# Need help with buying!



## kcdano (Dec 13, 2007)

Hello all, 

I need some help with buying my first revolver.

I have owned semi-autos for many years and own 10 different makes and models, and shoot around 300 rnds per week, but i have never shot a revolver. Most of all my semi-auto guns are SA/DA I do have a sig that is SAO. Please keep in mind that $$$ is a big factor on what I buy, I have been looking a the Rossi and Taurus M65 & M66. Also being that I am looking at a .357 mag does it make a shooting difference if I buy 4in or a 6in barrel?

And what about SA/DA or SA? Any and all help is appreciated!


----------



## Ptarmigan (Jul 4, 2008)

I always suggest a Smith & Wesson K frame with a four inch barrel for a first revolver. The Taurus models you listed are very similar to the S&W K frame. 

Revolvers of this type are called double action revolvers but that normally means that they can be fired single action as well by cocking the hammer. There are some double action only revolvers out there but they are not that common. The very popular S&W 642 is a double action only.
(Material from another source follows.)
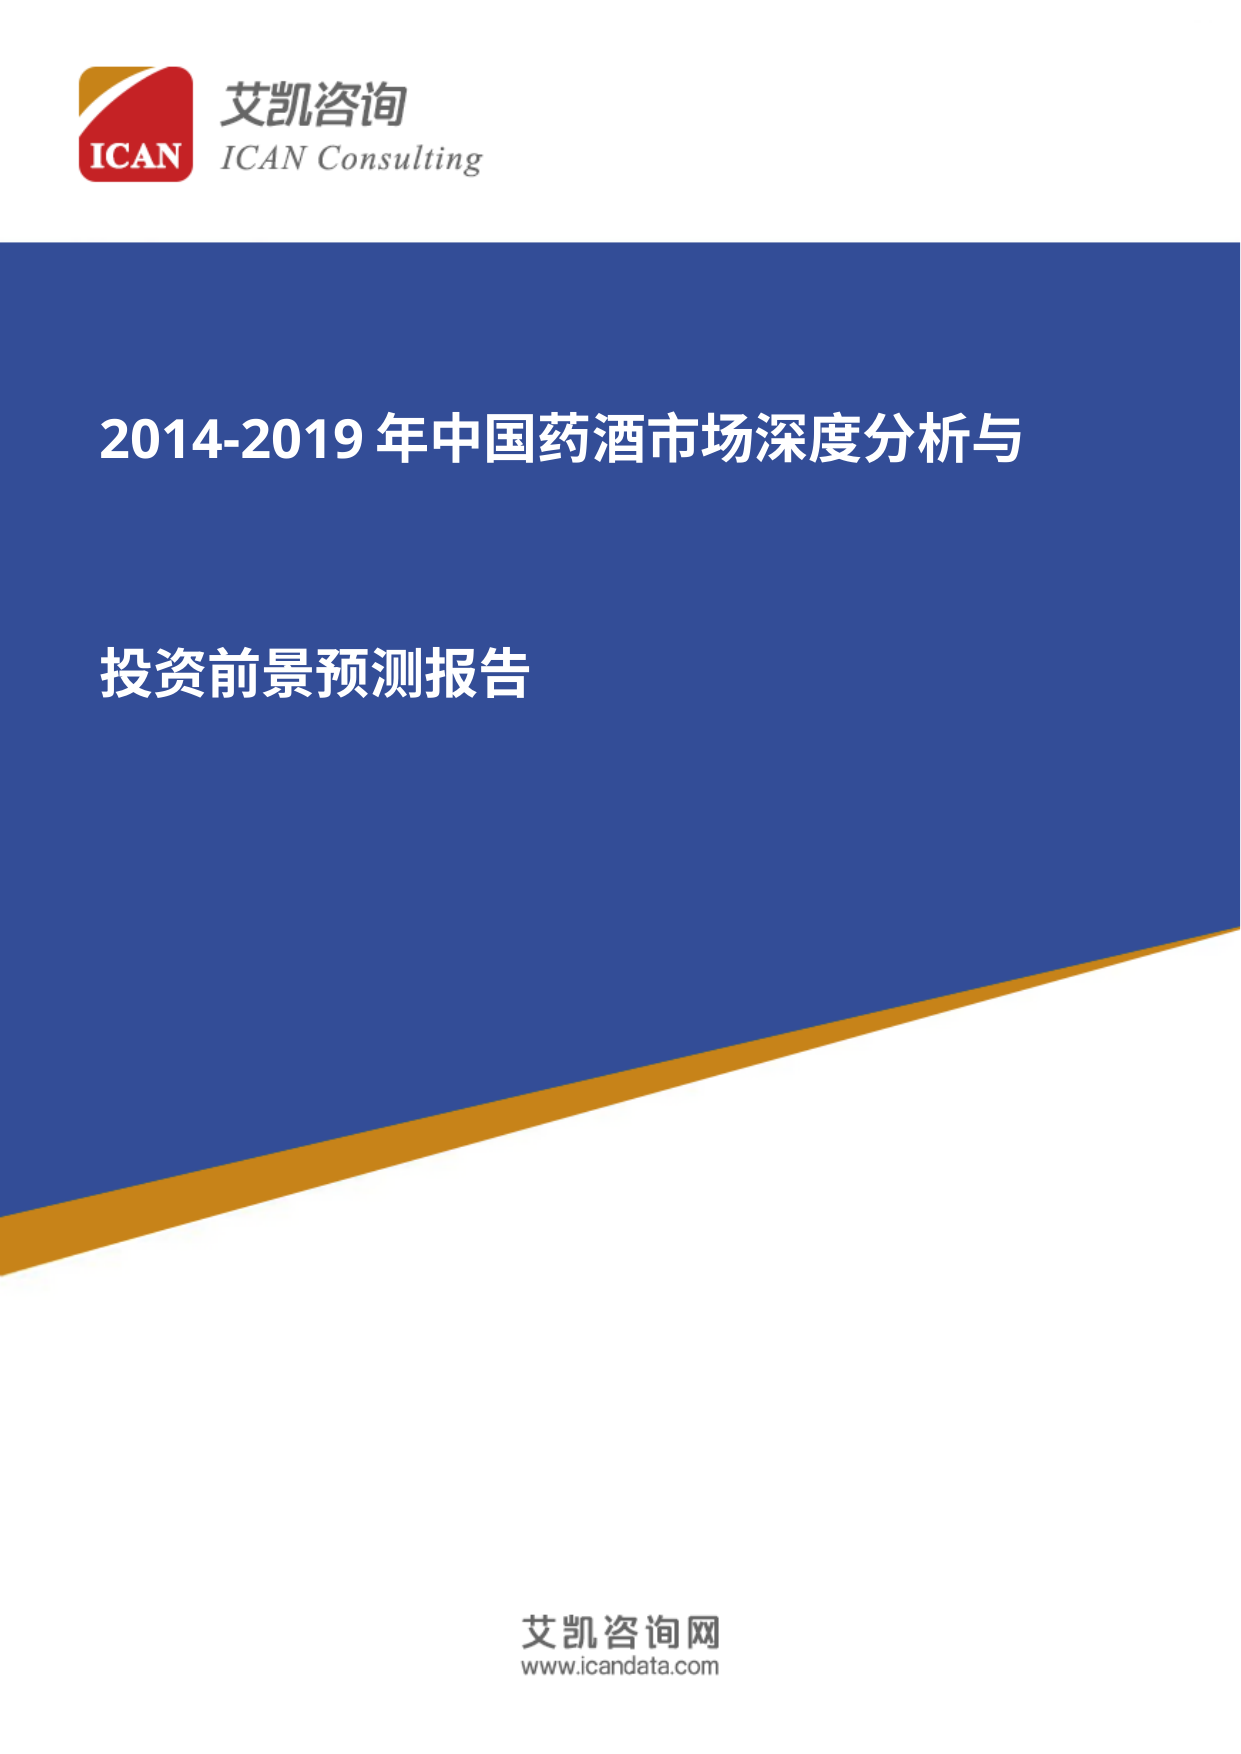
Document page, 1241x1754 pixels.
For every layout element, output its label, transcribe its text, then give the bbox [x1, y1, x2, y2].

picture [0, 5, 1241, 1754]
subtitle 2014-2019年中国药酒市场深度分析与投资前景预测报告 [99, 386, 1053, 718]
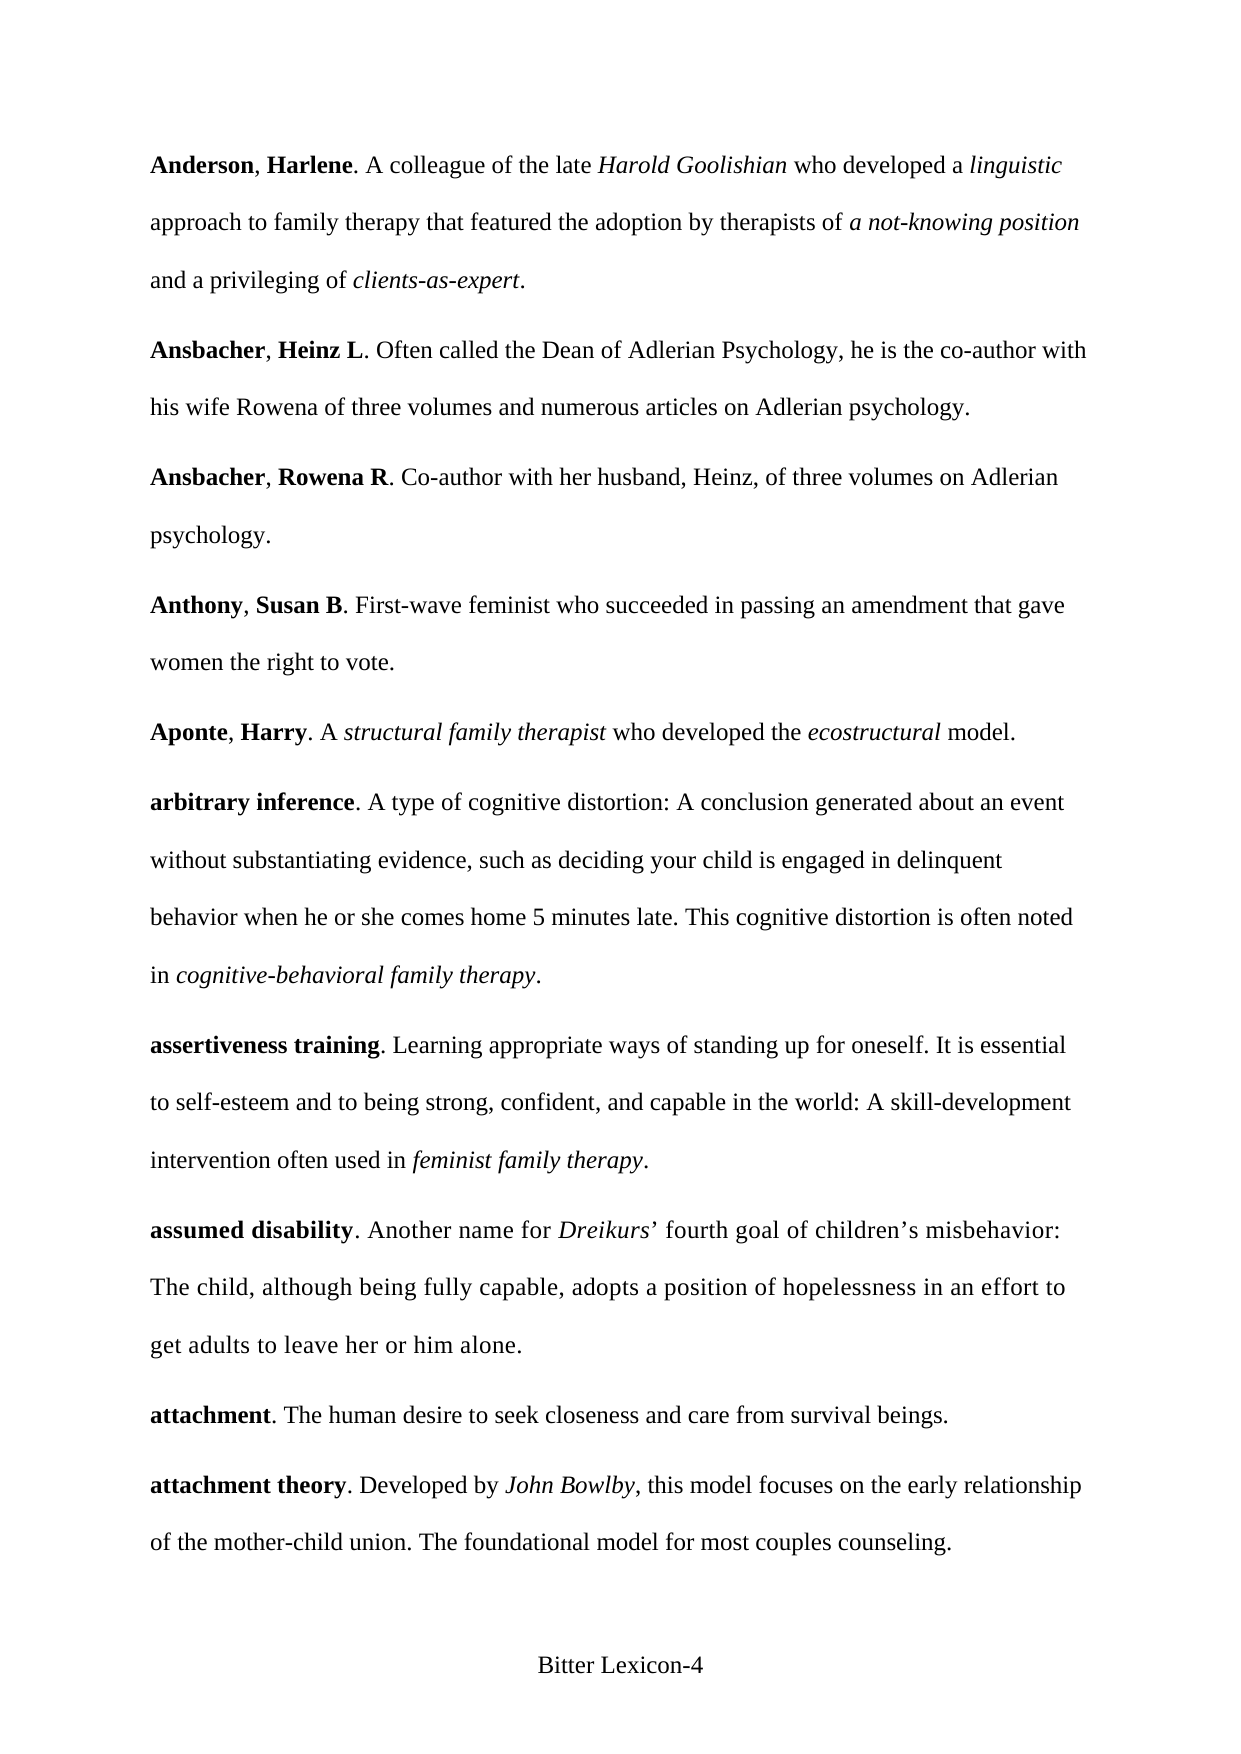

Getting a .357 Magnum revolver is always a good idea as you can also shoot .38 Special rounds with it.


----------



## HowardCohodas (Nov 16, 2008)

If you are interested in an S&W, there is a promotion going on until the end of the year. A $30 rebate is available on the following revolvers. http://www.smith-wesson.com/webapp/...=10001&catalogId=11101&categoryId=57803&top=Y


----------



## kcdano (Dec 13, 2007)

Is the 4IN easier to shot then the 6IN barrel?


----------



## kcdano (Dec 13, 2007)

Btt


----------